Cherbourg | Il voulait soumettre la fille de sa compagne à un “test de virginité”

Un homme habitant à Cherbourg a été condamné à 18 mois de prison avec sursis pour avoir voulu effectuer un test de virginité sur sa belle-fille.


L’homme a été condamné à une peine de 18 mois de prison avec sursis. (©Jean-Paul BARBIER)

Un test de virginité est un examen gynécologique pratiqué pour « s’assurer » qu’une jeune fille ou une femme ont eu, ou non, des relations sexuelles.

La pratique, à laquelle l’Onu s’attaque officiellement depuis quelques mois comme étant « une atteinte à la dignité des femmes ».
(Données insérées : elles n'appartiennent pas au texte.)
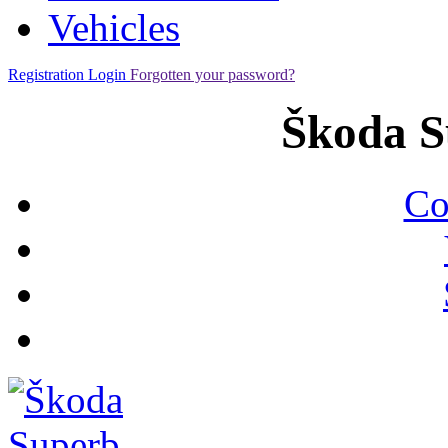
Vehicles
Registration
Login
Forgotten your password?
Škoda S
Co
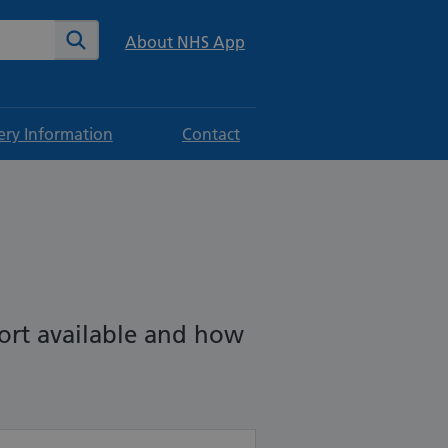
te
Search
About NHS App
ery Information
Contact
port available and how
Une affaire semblable a conduit hier un homme de 41 ans habitant à Cherbourg devant les juges du tribunal, après dénonciation de la fille de sa compagne, une mineure de 15 ans, à laquelle il voulait imposer ce test.

Un test « maison »

Les faits ont eu lieu dans la nuit du 13 au 14 août 2018. L’homme avait surpris sa belle-fille au téléphone avec son copain. L’idée de vérifier si elle était vierge s’impose à lui mais elle lui répond que s’il avait besoin d’être convaincu, il suffisait d’aller à l’hôpital. Non, ce sera à la maison, et c’est lui qui officiera.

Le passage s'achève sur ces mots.